On the other hand, the wet process, which is used to obtain the highest quality Arabica coffee, can cause serious contamination. The ripe grains are first washed to remove the lighter ones and the garbage, they are then reduced to pulp to remove the outer layer and part of the mucilage below it. After, it is necessary to ferment the grains, newly reduced to pulp, in the respective tanks. This enzymatic process decomposes the other layers of mucilage, forming a tributary that can cause serious pollution problems, by discharging it directly into streams or rivers. After a final wash, the coffee now called “vitela” is dried in the sun or artificially. Then the coffee is peeled to remove the silvery layer and the yolk layer, producing ‘clean’ or ‘green’ coffee beans which are traded internationally.

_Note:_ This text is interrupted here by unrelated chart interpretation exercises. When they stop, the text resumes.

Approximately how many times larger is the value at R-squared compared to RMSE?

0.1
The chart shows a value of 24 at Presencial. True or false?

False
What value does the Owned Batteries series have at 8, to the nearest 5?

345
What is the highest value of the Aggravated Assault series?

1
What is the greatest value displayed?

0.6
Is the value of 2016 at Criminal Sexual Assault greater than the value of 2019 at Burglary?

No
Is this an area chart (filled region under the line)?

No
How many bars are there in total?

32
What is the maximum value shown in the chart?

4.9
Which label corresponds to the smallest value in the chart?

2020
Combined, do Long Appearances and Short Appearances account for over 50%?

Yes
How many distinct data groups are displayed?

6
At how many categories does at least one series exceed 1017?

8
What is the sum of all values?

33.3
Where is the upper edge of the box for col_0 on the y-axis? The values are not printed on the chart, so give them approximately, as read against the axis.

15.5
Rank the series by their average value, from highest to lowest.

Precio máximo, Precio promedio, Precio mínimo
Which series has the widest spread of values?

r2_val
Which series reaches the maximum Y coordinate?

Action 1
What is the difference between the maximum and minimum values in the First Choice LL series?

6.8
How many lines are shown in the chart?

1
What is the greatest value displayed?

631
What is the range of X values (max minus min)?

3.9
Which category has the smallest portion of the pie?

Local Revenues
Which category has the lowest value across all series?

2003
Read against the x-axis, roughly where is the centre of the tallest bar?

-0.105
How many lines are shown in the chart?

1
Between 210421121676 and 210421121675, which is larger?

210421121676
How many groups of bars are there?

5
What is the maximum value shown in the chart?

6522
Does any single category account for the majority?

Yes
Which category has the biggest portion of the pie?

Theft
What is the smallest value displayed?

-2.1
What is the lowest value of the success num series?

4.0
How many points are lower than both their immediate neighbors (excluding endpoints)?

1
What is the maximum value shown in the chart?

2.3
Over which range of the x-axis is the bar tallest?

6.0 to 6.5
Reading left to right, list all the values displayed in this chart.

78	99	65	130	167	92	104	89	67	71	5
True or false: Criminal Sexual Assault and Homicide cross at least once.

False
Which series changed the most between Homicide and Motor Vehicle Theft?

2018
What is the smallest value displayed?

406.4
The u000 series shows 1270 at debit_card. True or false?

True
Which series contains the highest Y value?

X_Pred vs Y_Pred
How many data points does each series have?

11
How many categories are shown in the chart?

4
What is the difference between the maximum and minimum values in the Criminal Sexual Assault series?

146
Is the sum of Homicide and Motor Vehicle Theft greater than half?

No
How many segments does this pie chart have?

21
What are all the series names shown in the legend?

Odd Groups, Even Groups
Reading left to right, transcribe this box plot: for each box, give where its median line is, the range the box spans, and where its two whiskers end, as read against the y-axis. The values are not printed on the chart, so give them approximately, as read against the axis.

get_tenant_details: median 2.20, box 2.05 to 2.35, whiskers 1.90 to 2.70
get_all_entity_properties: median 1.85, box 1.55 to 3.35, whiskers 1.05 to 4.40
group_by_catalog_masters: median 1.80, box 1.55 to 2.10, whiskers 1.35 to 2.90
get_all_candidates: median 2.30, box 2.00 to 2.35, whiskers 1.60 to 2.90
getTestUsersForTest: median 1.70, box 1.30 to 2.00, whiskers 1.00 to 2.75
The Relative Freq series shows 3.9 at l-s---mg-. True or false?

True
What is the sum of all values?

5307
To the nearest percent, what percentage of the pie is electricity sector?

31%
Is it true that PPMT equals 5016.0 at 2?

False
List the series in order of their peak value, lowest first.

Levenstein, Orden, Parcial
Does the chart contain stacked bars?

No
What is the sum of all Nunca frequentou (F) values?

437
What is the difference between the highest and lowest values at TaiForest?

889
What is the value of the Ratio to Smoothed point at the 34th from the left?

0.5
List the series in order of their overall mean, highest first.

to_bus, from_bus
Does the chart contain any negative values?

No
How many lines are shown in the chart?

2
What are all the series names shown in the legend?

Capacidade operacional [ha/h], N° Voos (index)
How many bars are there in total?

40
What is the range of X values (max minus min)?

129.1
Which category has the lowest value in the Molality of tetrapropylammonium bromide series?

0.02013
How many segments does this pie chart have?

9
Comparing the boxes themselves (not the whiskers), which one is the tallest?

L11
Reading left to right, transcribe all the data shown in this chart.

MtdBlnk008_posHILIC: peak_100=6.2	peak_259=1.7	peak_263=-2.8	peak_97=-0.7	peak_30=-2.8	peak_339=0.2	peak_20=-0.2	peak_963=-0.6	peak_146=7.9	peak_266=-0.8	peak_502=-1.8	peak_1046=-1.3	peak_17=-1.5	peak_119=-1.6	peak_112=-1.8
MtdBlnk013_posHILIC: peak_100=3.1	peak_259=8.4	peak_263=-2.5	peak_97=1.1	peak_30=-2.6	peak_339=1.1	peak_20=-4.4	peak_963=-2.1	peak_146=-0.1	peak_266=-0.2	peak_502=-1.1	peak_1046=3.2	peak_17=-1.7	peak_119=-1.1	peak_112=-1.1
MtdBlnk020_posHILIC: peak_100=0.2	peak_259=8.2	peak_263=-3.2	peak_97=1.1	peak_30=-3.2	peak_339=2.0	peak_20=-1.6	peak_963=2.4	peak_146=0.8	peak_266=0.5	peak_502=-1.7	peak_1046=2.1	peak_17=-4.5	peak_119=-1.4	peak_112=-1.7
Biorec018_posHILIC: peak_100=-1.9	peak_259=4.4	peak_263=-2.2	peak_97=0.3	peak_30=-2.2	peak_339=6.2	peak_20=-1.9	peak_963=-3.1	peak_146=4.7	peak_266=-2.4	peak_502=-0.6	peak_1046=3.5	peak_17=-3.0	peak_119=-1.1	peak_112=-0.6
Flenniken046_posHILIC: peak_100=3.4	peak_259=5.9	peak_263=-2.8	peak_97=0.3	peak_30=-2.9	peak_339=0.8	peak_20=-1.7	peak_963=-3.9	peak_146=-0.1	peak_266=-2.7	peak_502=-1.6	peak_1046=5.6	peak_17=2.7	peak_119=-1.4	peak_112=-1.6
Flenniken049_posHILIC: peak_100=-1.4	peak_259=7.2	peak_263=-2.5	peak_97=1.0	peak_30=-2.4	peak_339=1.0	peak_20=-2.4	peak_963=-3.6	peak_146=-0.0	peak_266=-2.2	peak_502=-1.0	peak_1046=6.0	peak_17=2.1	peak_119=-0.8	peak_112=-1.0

Most of the world’s green coffee goes through some kind of washing process, including most of the top quality coffee.
Washing is applied to ripe fruits. After being harvested, the green coffee is sorted by immersion in water. The bad or immature fruits will float and the good and ripe fruits will sink. The skin of the cherry and part of the pulp is removed by pressing the grain through a submerged machine through a grate. The grain will still have a significant quantity of adhered pulp that must be removed. This is the way to get washed coffees, described as ‘own and bright’, generally less acidic and better-tasting. The technique, often mechanised, needs to have tanks and a sufficient water supply.
The wet process requires a big quantity of water and can cause serious pollution problems.
Most flow can be recycled to save water, and doing so, the enzyme content is concentrated in the water, for the pulp production process, which facilitates fermentation. The water used for the final washing can be discharged directly into the rivers, but the other tributary must pass through the filtration wells.
After drying or washing, the coffee bean is still enclosed in the core of the fruit (the endocarp): it is the coke coffee (after drying) or the patch coffee or yolk (after washing). It is necessary to sort it, in order to remove any broken, discolored or damaged beans. The selection can be machined.
The coffee can be kept protected by its own shell for some time. Some crops are even aged to improve the taste of coffee.
The last operation consists of husking mechanically the grains. The coffee is peeled to remove the thin silvery layer (the tegument) and the yolk layer, producing the ‘clean’ or ‘green’ beans which are internationally traded. The shells are recovered and used as fuel.
The dried or washed grains, then husked, are traded in the international markets
Semi-humid is a hybrid process with very limited use in Brazil and Sumatara/Celebes. The cherry is passed through a rake to remove the skin and part of the pulp, as in the wet process, but the resulting product is sun-dried and isn’t fermented or brushed.
Once the coffee has dried and becomes green coffee, it is sorted by hand or machine to remove impurities and bad or deformed beans. In addition, the coffee is also classified by size.
Some coffee beans are polished to remove the silver skin. This is done to improve the appearance of green coffee beans and to remove waste that has been produced in the roast.
Green coffee is fairly stable if stored correctly. It should be stored in transpirent containers.